Catastrophe averted.

Yes, MC, I recall reading something of these plans to merge the railroads in the encyclopedia in my high school library, back in the early fifties. I did not understand much, if any about them, but they did seem to be something that would be forced upon the railroads and not something that the roads were interested in.

As to the CM, I have the impression that a bunch of little boys used to playing with toy trains looked at all the routes between Denver and Salt Lake City, found the CM, and exclaimed, “This is the best route; let’s send all traffic over this line,” and had no thought at all of the power required to move the traffic–nor of how to arrange all the meets necessary on a single track line. Then, when the CM was choked with the traffic, they said, “Bad, bad, you won’t do what we asked you to do, so we are going to take all the traffic from you.” Perhaps these men should have been required to personally pay for the damage they did?

No government should finance any expansion. However the use of tax credits to allow the RRs to determine w2hat routes to build is a much better way ? Sale of these credits probably should be severely restricted to keep benefits for RRs into the long term ?

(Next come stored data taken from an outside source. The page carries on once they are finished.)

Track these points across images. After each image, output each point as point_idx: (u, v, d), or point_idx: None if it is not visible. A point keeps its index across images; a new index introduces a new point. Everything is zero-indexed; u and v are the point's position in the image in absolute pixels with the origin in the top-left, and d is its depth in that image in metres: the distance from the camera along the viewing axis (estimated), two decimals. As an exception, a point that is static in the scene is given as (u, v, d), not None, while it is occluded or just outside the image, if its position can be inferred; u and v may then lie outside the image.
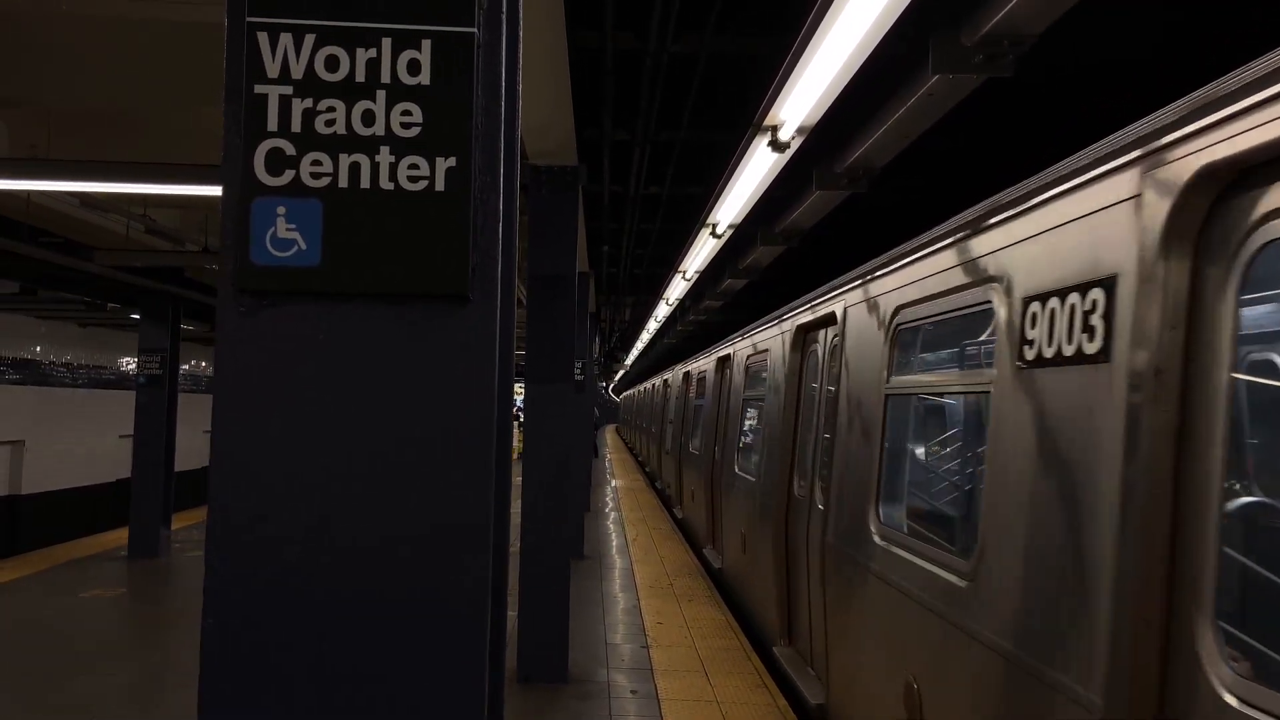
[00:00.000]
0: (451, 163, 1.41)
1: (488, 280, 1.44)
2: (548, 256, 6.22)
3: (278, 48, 1.39)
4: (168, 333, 10.59)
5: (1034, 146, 5.90)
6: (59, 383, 18.41)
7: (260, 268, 1.38)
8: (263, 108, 1.39)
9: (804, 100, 4.30)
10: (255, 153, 1.38)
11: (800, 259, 10.46)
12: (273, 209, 1.38)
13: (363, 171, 1.40)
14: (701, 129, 7.01)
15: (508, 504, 1.57)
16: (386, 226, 1.39)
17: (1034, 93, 5.59)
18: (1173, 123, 2.30)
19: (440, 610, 1.40)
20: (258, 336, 1.39)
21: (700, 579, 9.60)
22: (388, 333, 1.41)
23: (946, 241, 3.64)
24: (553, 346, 6.21)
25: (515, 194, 1.58)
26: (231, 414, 1.39)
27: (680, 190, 8.83)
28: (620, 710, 5.55)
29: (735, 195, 6.46)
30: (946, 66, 3.86)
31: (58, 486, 17.64)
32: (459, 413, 1.42)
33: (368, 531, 1.39)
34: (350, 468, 1.39)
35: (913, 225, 4.97)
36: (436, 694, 1.39)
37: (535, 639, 6.03)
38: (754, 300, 13.98)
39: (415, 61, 1.41)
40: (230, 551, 1.38)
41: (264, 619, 1.37)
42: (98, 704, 5.66)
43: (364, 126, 1.40)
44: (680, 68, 5.95)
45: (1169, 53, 4.92)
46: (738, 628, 7.59)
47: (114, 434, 18.56)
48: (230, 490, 1.38)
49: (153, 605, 8.54)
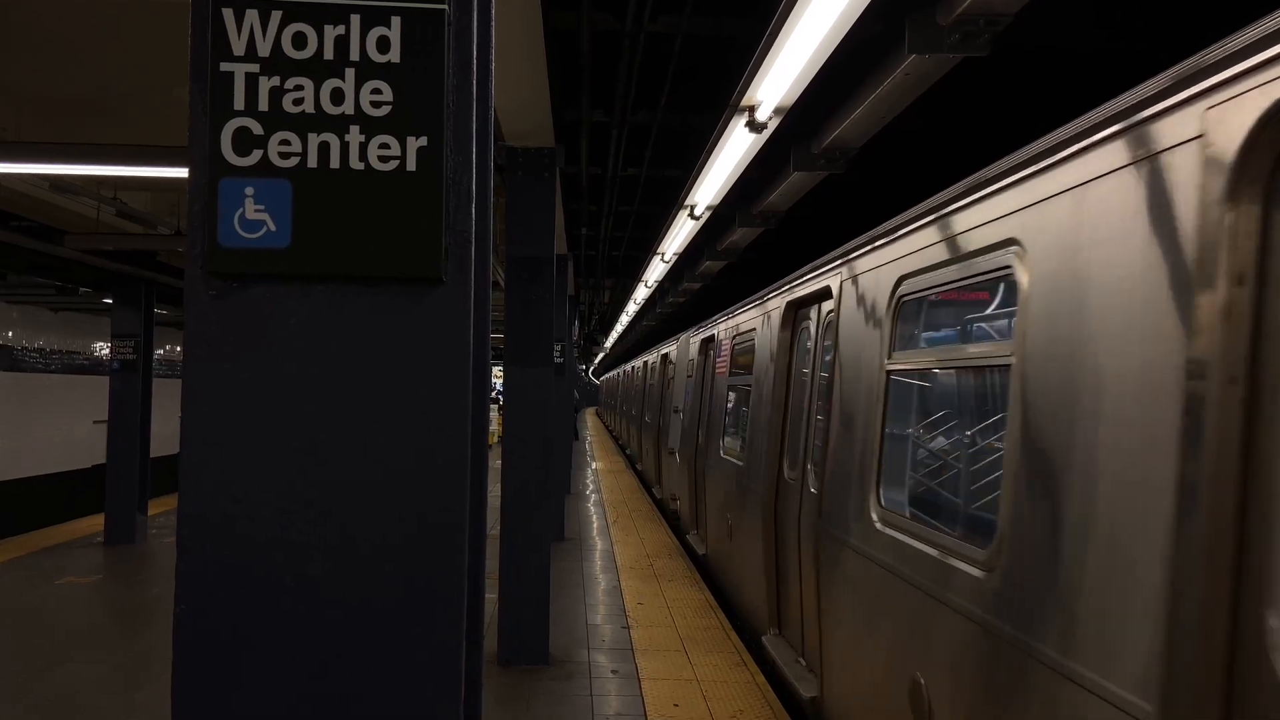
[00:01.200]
0: (423, 142, 1.39)
1: (461, 261, 1.42)
2: (526, 239, 6.18)
3: (243, 24, 1.37)
4: (141, 317, 10.46)
5: (1011, 127, 5.91)
6: (31, 368, 18.17)
7: (229, 250, 1.36)
8: (229, 86, 1.36)
9: (781, 80, 4.29)
10: (222, 132, 1.36)
11: (779, 241, 10.47)
12: (241, 190, 1.36)
13: (332, 151, 1.37)
14: (679, 111, 6.98)
15: (484, 487, 1.56)
16: (357, 207, 1.38)
17: (1010, 73, 5.59)
18: (1238, 51, 1.98)
19: (415, 595, 1.39)
20: (227, 319, 1.37)
21: (680, 559, 9.64)
22: (360, 315, 1.39)
23: (956, 206, 3.34)
24: (531, 329, 6.18)
25: (489, 174, 1.56)
26: (201, 399, 1.37)
27: (658, 172, 8.79)
28: (601, 690, 5.58)
29: (713, 177, 6.45)
30: (922, 46, 3.85)
31: (32, 473, 17.46)
32: (433, 395, 1.41)
33: (340, 516, 1.38)
34: (322, 452, 1.38)
35: (890, 206, 4.98)
36: (412, 679, 1.39)
37: (516, 621, 6.04)
38: (733, 282, 13.98)
39: (385, 38, 1.39)
40: (202, 539, 1.36)
41: (237, 606, 1.36)
42: (77, 691, 5.62)
43: (333, 105, 1.38)
44: (657, 49, 5.91)
45: (1144, 35, 4.93)
46: (717, 607, 7.64)
47: (88, 419, 18.37)
48: (201, 477, 1.37)
49: (130, 591, 8.47)
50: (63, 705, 5.40)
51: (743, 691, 5.56)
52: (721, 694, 5.51)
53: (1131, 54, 5.05)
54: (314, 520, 1.37)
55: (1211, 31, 2.69)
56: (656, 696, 5.45)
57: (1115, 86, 2.77)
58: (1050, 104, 5.49)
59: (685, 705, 5.32)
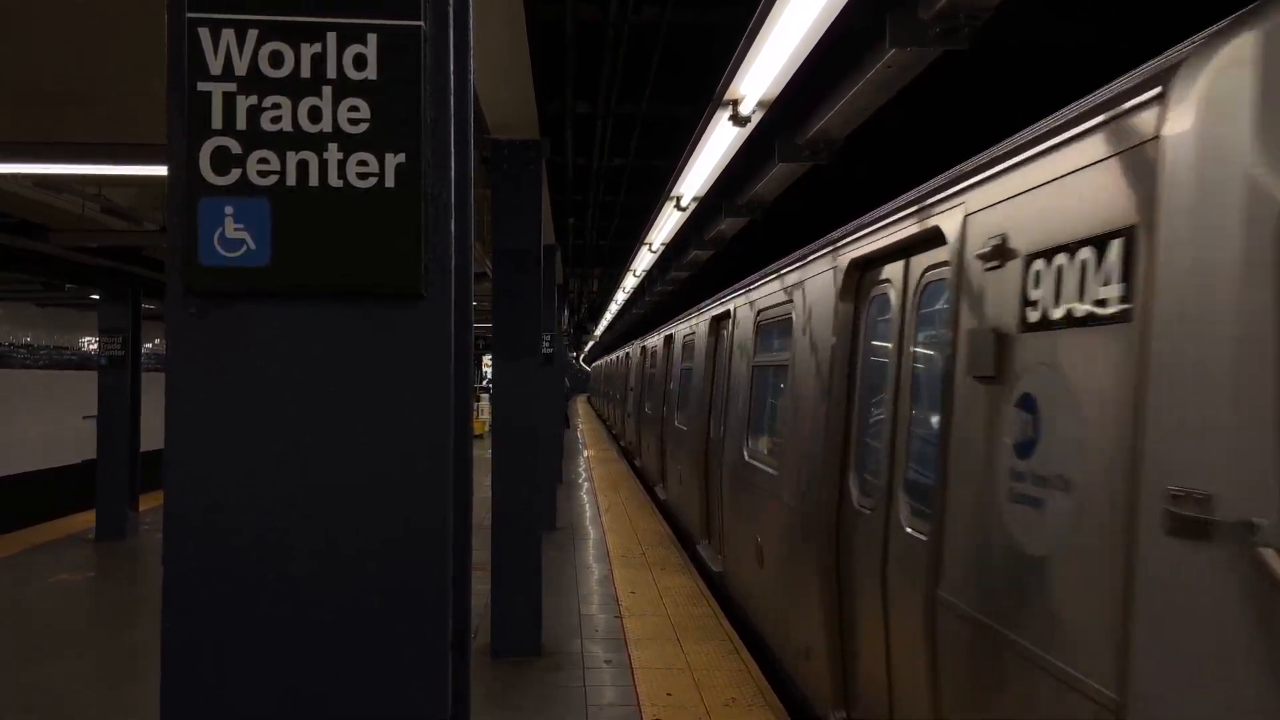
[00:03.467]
0: (401, 159, 1.40)
1: (442, 275, 1.44)
2: (512, 231, 6.18)
3: (220, 44, 1.37)
4: (128, 313, 10.41)
5: (992, 119, 5.93)
6: (19, 364, 18.08)
7: (209, 268, 1.37)
8: (206, 106, 1.37)
9: (764, 74, 4.29)
10: (200, 152, 1.37)
11: (765, 231, 10.47)
12: (220, 209, 1.37)
13: (311, 169, 1.38)
14: (664, 102, 6.98)
15: (469, 491, 1.58)
16: (337, 225, 1.39)
17: (991, 66, 5.61)
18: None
19: (400, 597, 1.42)
20: (209, 337, 1.39)
21: (672, 547, 9.69)
22: (341, 331, 1.41)
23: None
24: (520, 321, 6.19)
25: (469, 187, 1.57)
26: (185, 415, 1.39)
27: (645, 163, 8.80)
28: (594, 680, 5.62)
29: (698, 168, 6.45)
30: (904, 40, 3.87)
31: (21, 470, 17.40)
32: (415, 408, 1.43)
33: (325, 528, 1.40)
34: (306, 465, 1.40)
35: (877, 198, 5.00)
36: (398, 679, 1.41)
37: (508, 613, 6.07)
38: (719, 271, 13.99)
39: (361, 56, 1.40)
40: (188, 551, 1.39)
41: (222, 607, 1.38)
42: (69, 689, 5.64)
43: (311, 123, 1.39)
44: (642, 40, 5.91)
45: (1123, 29, 4.95)
46: (709, 595, 7.68)
47: (77, 415, 18.29)
48: (186, 491, 1.39)
49: (121, 588, 8.48)
50: (52, 702, 5.41)
51: (735, 679, 5.61)
52: (714, 682, 5.56)
53: (1110, 49, 5.07)
54: (298, 533, 1.39)
55: (1189, 23, 2.70)
56: (649, 686, 5.50)
57: (1094, 80, 2.79)
58: (1031, 97, 5.51)
59: (678, 694, 5.36)
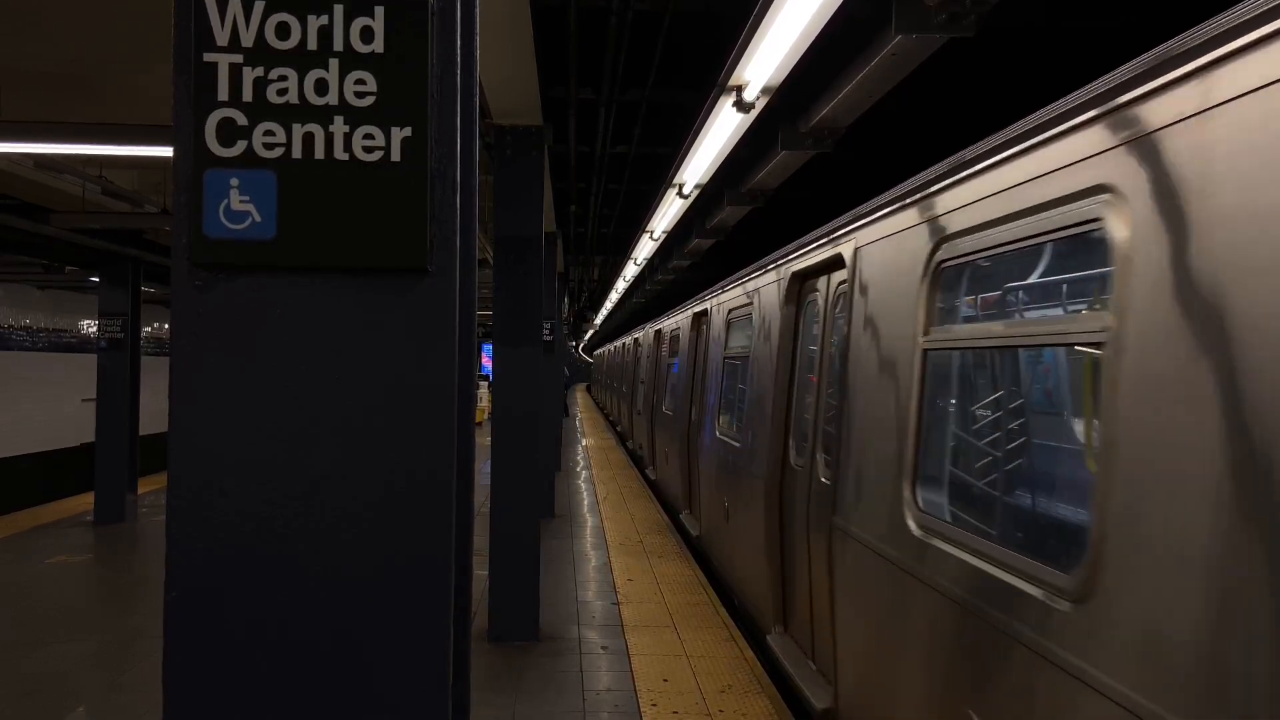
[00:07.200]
0: (407, 133, 1.39)
1: (447, 252, 1.43)
2: (514, 218, 6.17)
3: (226, 14, 1.36)
4: (128, 296, 10.41)
5: (998, 106, 5.91)
6: (18, 346, 18.07)
7: (214, 241, 1.36)
8: (212, 77, 1.36)
9: (768, 60, 4.27)
10: (206, 123, 1.36)
11: (768, 220, 10.46)
12: (226, 181, 1.36)
13: (317, 142, 1.37)
14: (667, 88, 6.95)
15: (471, 476, 1.58)
16: (342, 198, 1.38)
17: (998, 53, 5.59)
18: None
19: (401, 577, 1.41)
20: (214, 310, 1.38)
21: (670, 535, 9.71)
22: (346, 306, 1.40)
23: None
24: (520, 308, 6.18)
25: (474, 164, 1.57)
26: (189, 389, 1.38)
27: (647, 150, 8.76)
28: (591, 666, 5.64)
29: (701, 156, 6.43)
30: (909, 27, 3.85)
31: (18, 451, 17.40)
32: (419, 385, 1.42)
33: (328, 505, 1.40)
34: (310, 441, 1.39)
35: (879, 185, 4.99)
36: (399, 658, 1.41)
37: (506, 598, 6.09)
38: (721, 260, 13.97)
39: (369, 29, 1.39)
40: (192, 529, 1.38)
41: (224, 587, 1.38)
42: (68, 671, 5.65)
43: (317, 96, 1.38)
44: (645, 26, 5.88)
45: (1129, 14, 4.93)
46: (706, 583, 7.70)
47: (76, 398, 18.30)
48: (190, 467, 1.38)
49: (120, 571, 8.49)
50: (53, 684, 5.43)
51: (731, 666, 5.63)
52: (710, 669, 5.58)
53: (1117, 34, 5.05)
54: (302, 509, 1.39)
55: (1196, 10, 2.69)
56: (646, 672, 5.52)
57: (1101, 66, 2.78)
58: (1038, 83, 5.49)
59: (674, 680, 5.38)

What’s the difference between government financing, and tax credits? A dollar received from the government seems no different than a dollar not paid to the government?

I recognize that fact but the RRs can much better know what improvements are needed and probably at definitely reduced cost therefore less gov costs. Adding in government bureaucrats just slows down any improvements. Rail improvements are needed to start now.